- _Data shown_
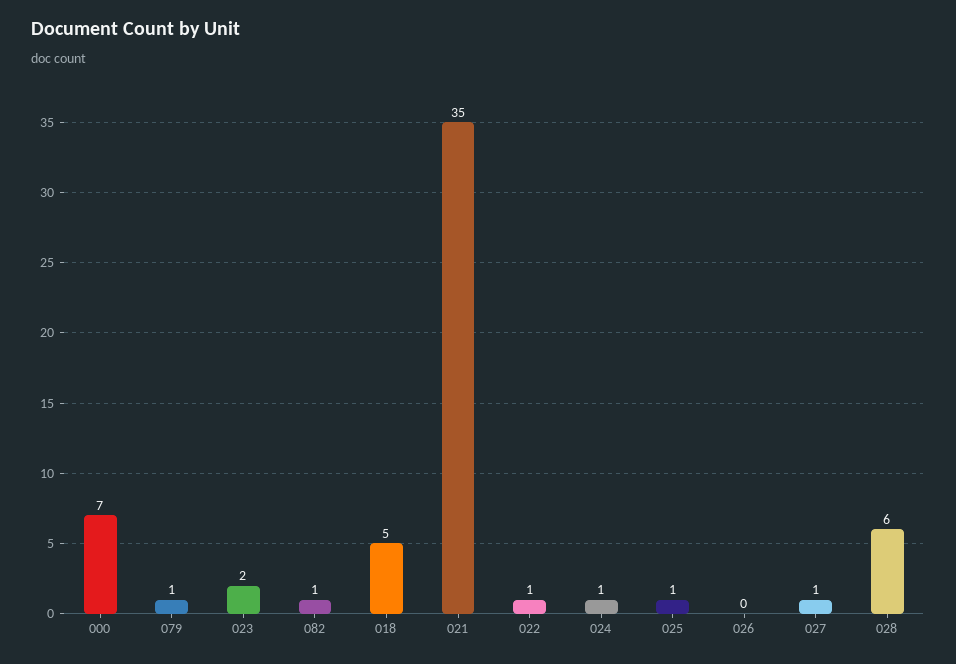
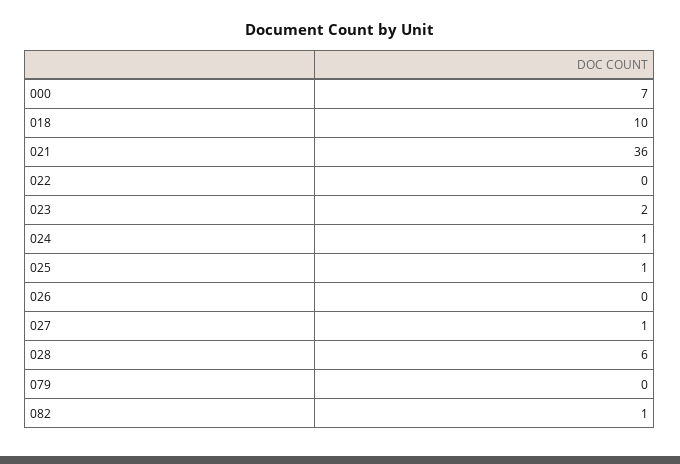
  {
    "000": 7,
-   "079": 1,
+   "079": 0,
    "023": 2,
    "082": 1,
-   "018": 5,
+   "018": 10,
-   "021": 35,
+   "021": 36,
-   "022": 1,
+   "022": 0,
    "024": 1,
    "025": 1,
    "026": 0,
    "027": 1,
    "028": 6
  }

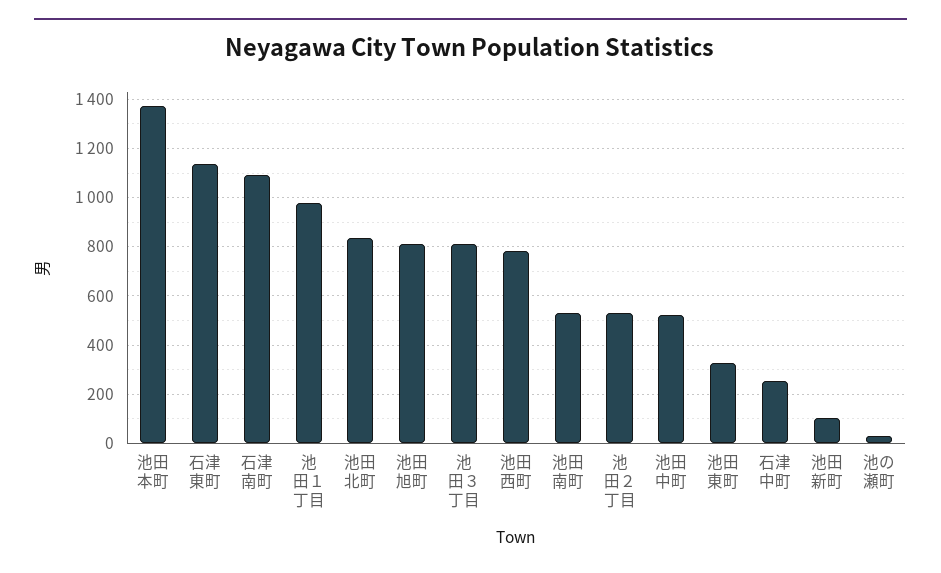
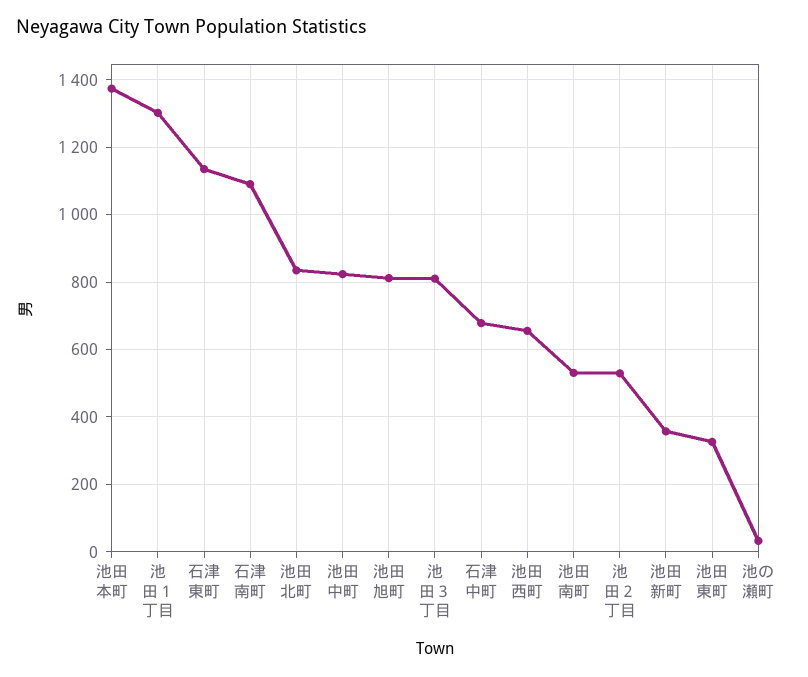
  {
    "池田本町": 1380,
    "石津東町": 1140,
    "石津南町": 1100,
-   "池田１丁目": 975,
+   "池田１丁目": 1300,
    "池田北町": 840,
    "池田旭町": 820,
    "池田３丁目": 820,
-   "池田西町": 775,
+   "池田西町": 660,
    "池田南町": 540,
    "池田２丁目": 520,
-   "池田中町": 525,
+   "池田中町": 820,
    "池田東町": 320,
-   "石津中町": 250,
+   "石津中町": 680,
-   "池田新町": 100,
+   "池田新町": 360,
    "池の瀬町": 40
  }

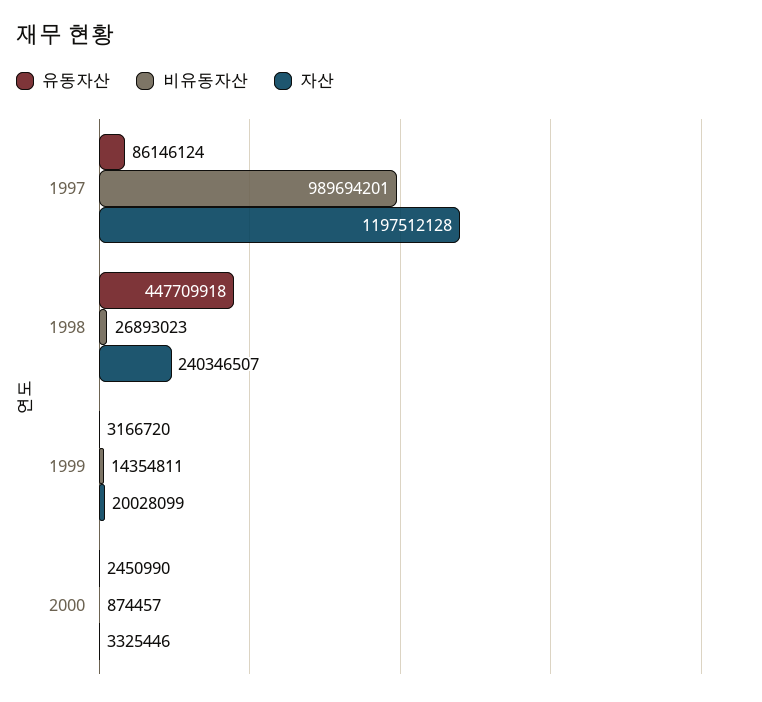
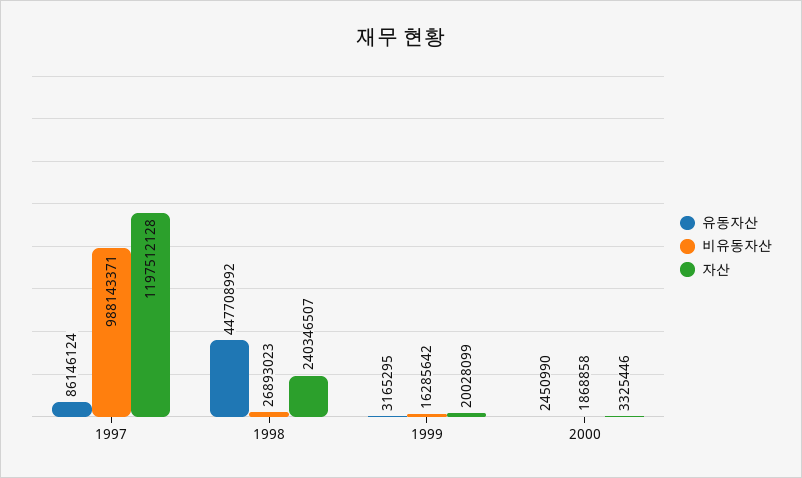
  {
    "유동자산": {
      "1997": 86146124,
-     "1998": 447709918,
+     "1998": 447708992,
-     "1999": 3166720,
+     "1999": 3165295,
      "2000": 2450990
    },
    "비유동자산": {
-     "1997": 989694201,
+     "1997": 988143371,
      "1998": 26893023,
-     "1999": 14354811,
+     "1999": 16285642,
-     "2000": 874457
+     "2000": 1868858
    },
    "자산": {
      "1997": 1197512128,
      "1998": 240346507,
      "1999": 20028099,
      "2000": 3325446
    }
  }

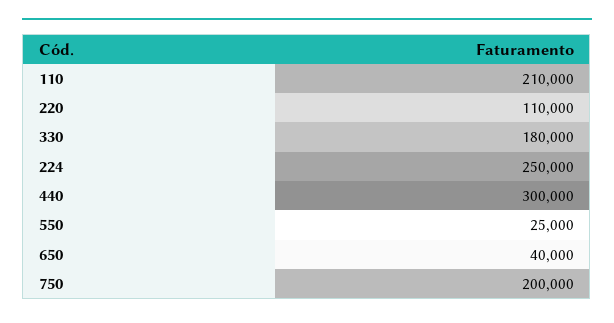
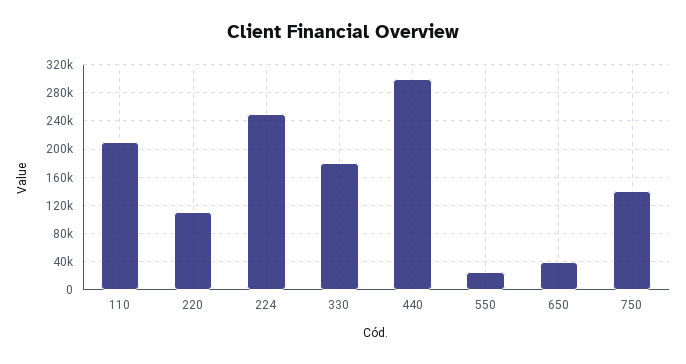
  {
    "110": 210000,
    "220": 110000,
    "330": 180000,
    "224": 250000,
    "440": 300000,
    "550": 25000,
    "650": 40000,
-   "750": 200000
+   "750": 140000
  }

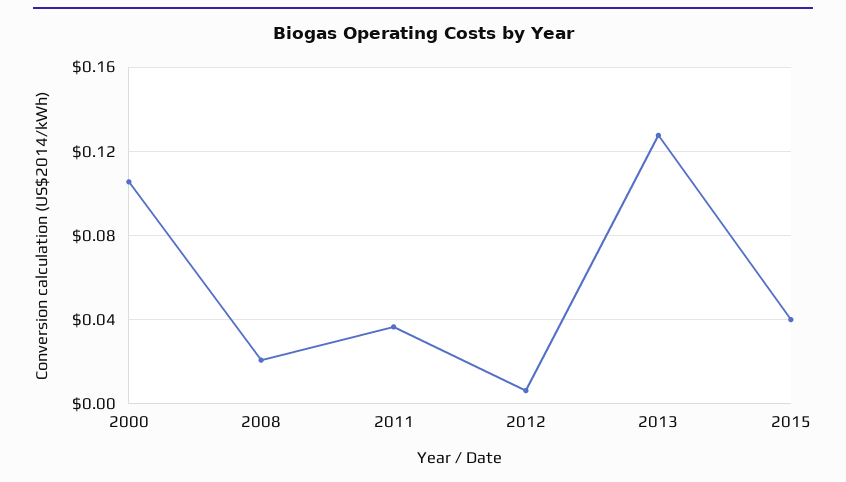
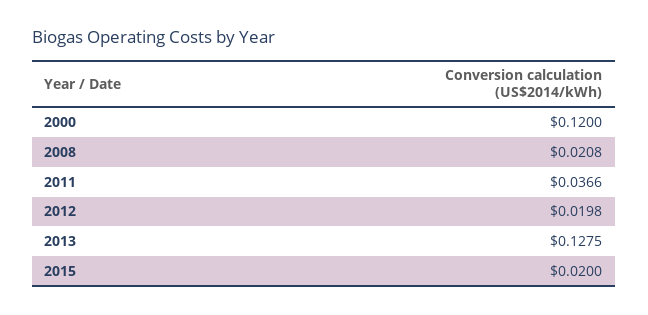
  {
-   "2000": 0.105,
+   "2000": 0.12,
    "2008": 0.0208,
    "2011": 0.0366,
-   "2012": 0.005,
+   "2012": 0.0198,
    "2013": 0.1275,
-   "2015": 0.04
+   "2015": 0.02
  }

- _What you have to do_
Transcribe all of the material exactly and leave out its pictures.

- _Worked solution_
  {
    "000": 7,
-   "079": 1,
+   "079": 0,
    "023": 2,
    "082": 1,
-   "018": 5,
+   "018": 10,
-   "021": 35,
+   "021": 36,
-   "022": 1,
+   "022": 0,
    "024": 1,
    "025": 1,
    "026": 0,
    "027": 1,
    "028": 6
  }

  {
    "池田本町": 1380,
    "石津東町": 1140,
    "石津南町": 1100,
-   "池田１丁目": 975,
+   "池田１丁目": 1300,
    "池田北町": 840,
    "池田旭町": 820,
    "池田３丁目": 820,
-   "池田西町": 775,
+   "池田西町": 660,
    "池田南町": 540,
    "池田２丁目": 520,
-   "池田中町": 525,
+   "池田中町": 820,
    "池田東町": 320,
-   "石津中町": 250,
+   "石津中町": 680,
-   "池田新町": 100,
+   "池田新町": 360,
    "池の瀬町": 40
  }

  {
    "유동자산": {
      "1997": 86146124,
-     "1998": 447709918,
+     "1998": 447708992,
-     "1999": 3166720,
+     "1999": 3165295,
      "2000": 2450990
    },
    "비유동자산": {
-     "1997": 989694201,
+     "1997": 988143371,
      "1998": 26893023,
-     "1999": 14354811,
+     "1999": 16285642,
-     "2000": 874457
+     "2000": 1868858
    },
    "자산": {
      "1997": 1197512128,
      "1998": 240346507,
      "1999": 20028099,
      "2000": 3325446
    }
  }

  {
    "110": 210000,
    "220": 110000,
    "330": 180000,
    "224": 250000,
    "440": 300000,
    "550": 25000,
    "650": 40000,
-   "750": 200000
+   "750": 140000
  }

  {
-   "2000": 0.105,
+   "2000": 0.12,
    "2008": 0.0208,
    "2011": 0.0366,
-   "2012": 0.005,
+   "2012": 0.0198,
    "2013": 0.1275,
-   "2015": 0.04
+   "2015": 0.02
  }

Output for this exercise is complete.